Fast string suffix checking in C# (.NET 4.0)?
- by ilitirit
What is the fastest method of checking string suffixes in C#?
I need to check each string in a large list (anywhere from 5000 to 100000 items) for a particular term. The term is guaranteed never to be embedded within the string. In other words, if the string contains the term, it will be at the end of the string. The string is also guaranteed to be longer than the suffix. Cultural information is not important.
These are how different methods performed against 100000 strings (half of them have the suffix):
1. Substring Comparison - 13.60ms
2. String.Contains - 22.33ms
3. CompareInfo.IsSuffix - 24.60ms
4. String.EndsWith - 29.08ms
5. String.LastIndexOf - 30.68ms
These are average times. [Edit] Forgot to mention that the strings also get put into separate lists, but this is not important. It does add to the running time though.
On my system substring comparison (extracting the end of the string using the String.Substring method and comparing it to the suffix term) is consistently the fastest when tested against 100000 strings.
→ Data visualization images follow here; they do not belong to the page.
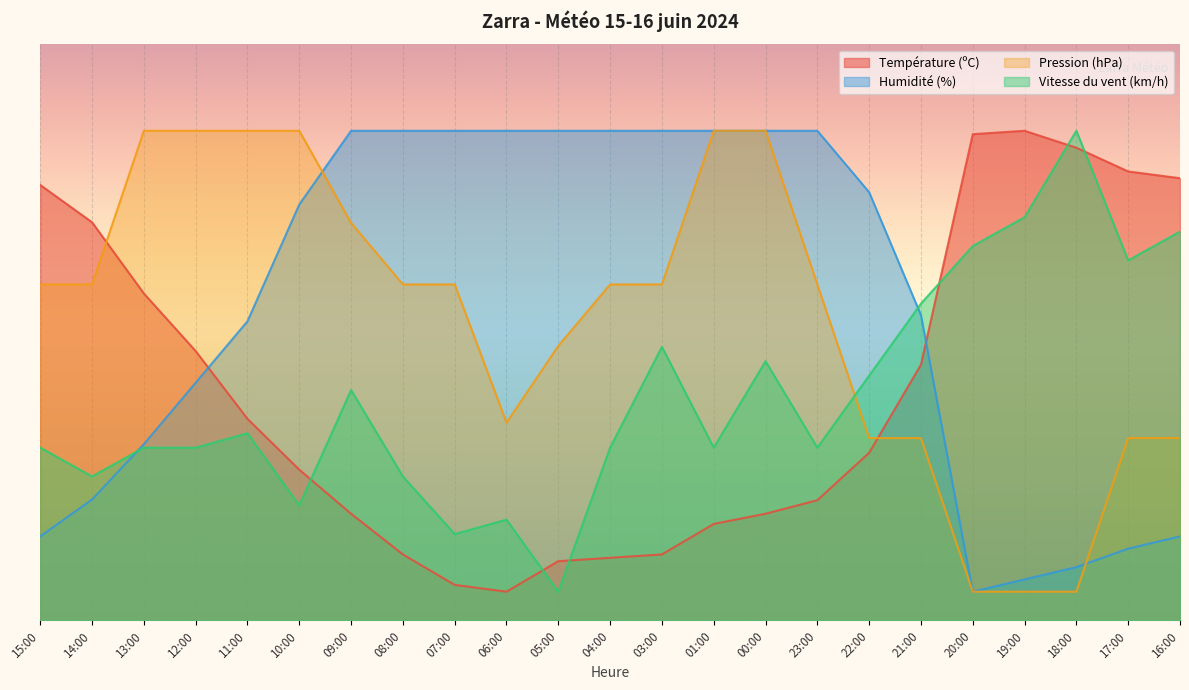

Which series has the largest total across all categories?

Humidité (%)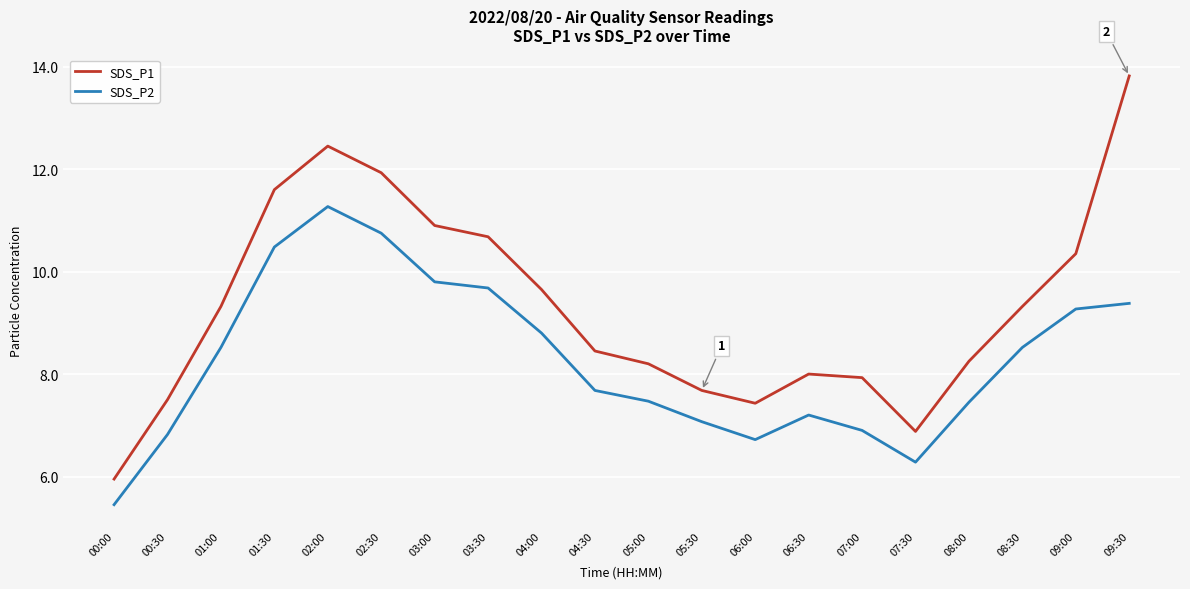

In SDS_P1, how many points are higher than both neighbors (excluding endpoints)?

2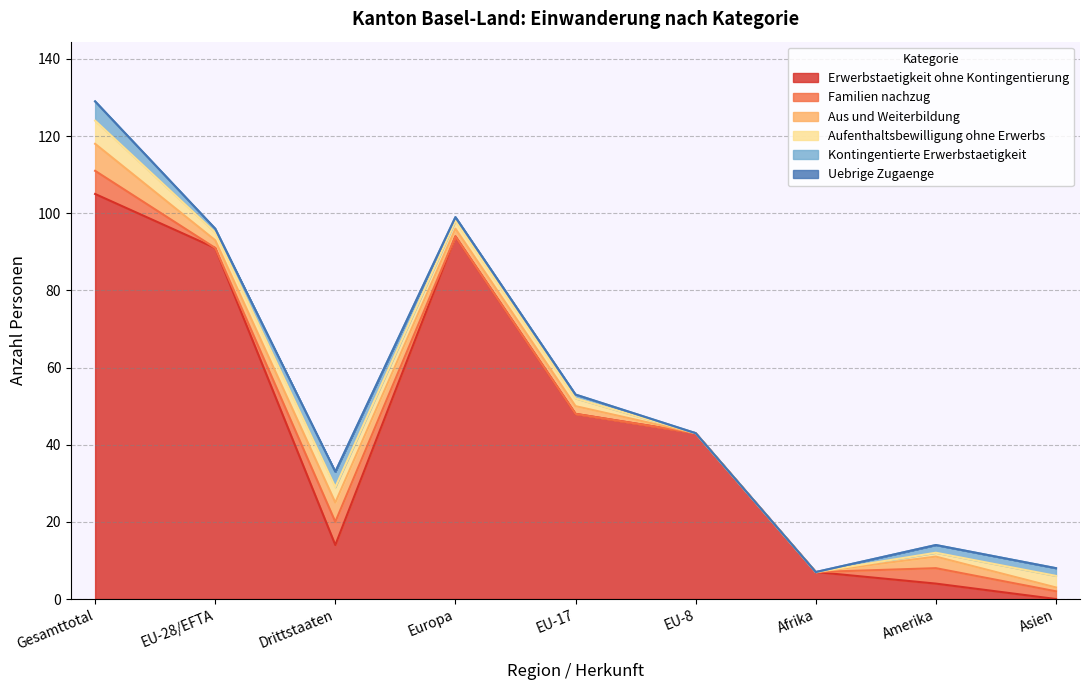

In Aus und Weiterbildung, how many points are lower than both neighbors (excluding endpoints)?

1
The problem with using substring comparison though is that Garbage Collection can slow it down considerably (more than the other methods) because String.Substring creates new strings. The effect is not as bad in .NET 4.0 as it was in 3.5 and below, but it is still noticeable. In my tests, String.Substring performed consistently slower on sets of 12000-13000 strings. This will obviously differ between systems and implementations.
[EDIT]
Benchmark code:
http://pastebin.com/smEtYNYN